近畿勢が強力布陣
そろった近畿勢が優勝争いをリードする。なかでも注目は南潤だ。まだチャレンジだった9月武雄から18連勝で一気にS級まで駆け上がると、記念デビューとなった1月和歌山でいきなり優出。2月別府では逃げ切りでS級初優勝も飾っている。ここで優勝ならデビューから10カ月足らずで4日制のG3を制覇する最速記録となる。舞台は2年前に新山響平が記録を塗り替えた函館競輪場。メンバー的にも大いに期待できそうだ。山本伸一は昨年1年間試行錯誤したことが、昨年後半からようやく結果として表れはじめた。勝ち星こそ少ないが、レース運びは積極的でメンバー次第では南の番手回りもありそうだ。南、山本と近畿の機動型がそろったのなら中野彰人にもチャンスだ。すっかり追い込みが板につき、2月和歌山では石塚輪の番手で優勝と勝負強さもある。もちろん調子を戻した布居寛幸にも条件は同じだ。
鈴木庸之、稲村成浩の上越勢も魅力だ。鈴木は1月前橋で山田久、近藤隆らを破って優勝するなどカマシ、まくりの威力は健在。暖かくなり練習の感じやタイムも上がっているはずで、ここも出足を生かす勝ちパターンで優勝争いに加わるか。稲村も2月立川で鈴木謙マークから鋭く伸びて優勝するなど差し脚は好調。鈴木とは過去に連係実績も多く、相性もいいだけに期待できそうだ。
北日本勢をリードするのは根本哲吏だ。昨年は3月に鎖骨を骨折した影響が長引いたが、今年に入って復調一途。冬季移動先の京王閣で体のケアに時間をかけたことでバランスが戻ってきた。3月川崎からは3場所連続で優出するなど、自力での力強さが戻っている。同様に2月平から3連続優出と、調子を上げていた佐々木雄一だが直前の4月福井で落車した影響が気がかり。まずは初日の走りで状態を判断したい。
戦い方に迷いのなくなった川口公太朗は成績も上昇。今年に入ってからは優出も増えている。点数的には大きな差がないメンバー。3月小松島に続くG3ファイナルもありそうだ。吉村和之、岩本和也の追い込み陣も悪くはない。川口、そして近畿にも機動型がそろった今シリーズは大いにチャンスがありそうだ。

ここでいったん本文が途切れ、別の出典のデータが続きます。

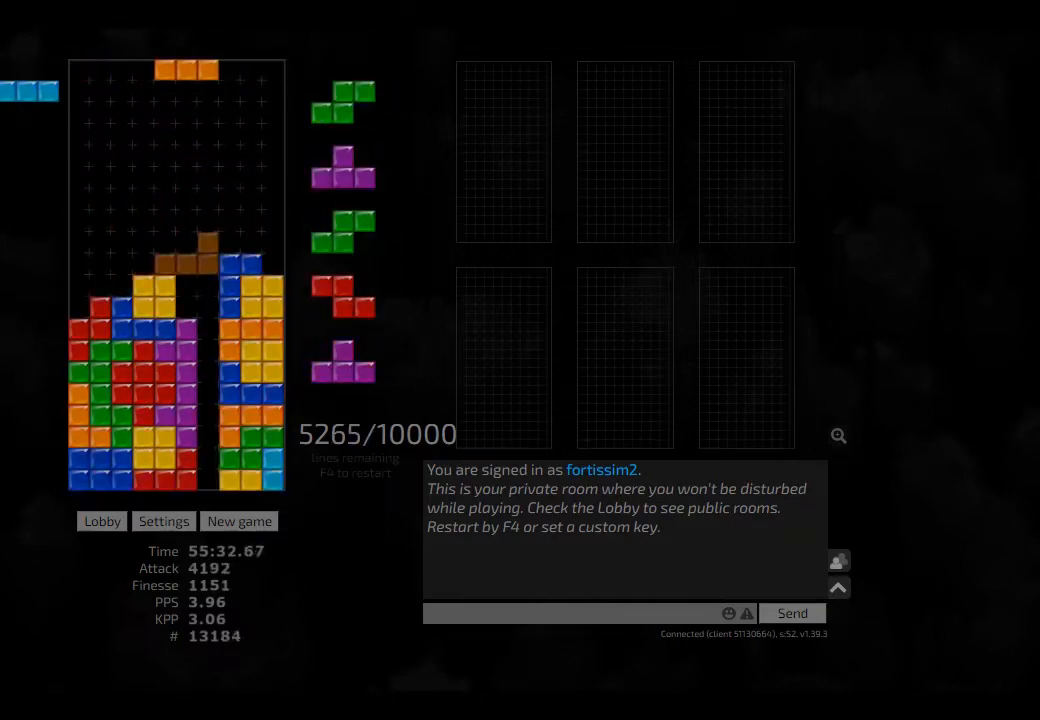
{"keys": ["hd"], "events": [[83, "ccw", "down"], [166, "ccw", "up"], [208, "hd", "down"], [291, "left", "down"], [333, "hd", "up"], [416, "left", "up"], [416, "right", "down"], [458, "hd", "down"], [458, "right", "up"]]}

その一方で、中四国、九州勢は湊聖二、室井健一に小岩大介、西川親幸と追い込み型はそろっているが、上位で戦えそうな機動型が手薄。苦戦を強いられそうだが点数最上位の湊はまくりの決まり手があるだけに動向に注目したい。
南関勢は上位に目標不在。しかし、加賀山淳あたりが奮起すれば、望月永悟、大塚英伸らにチャンスが生まれる。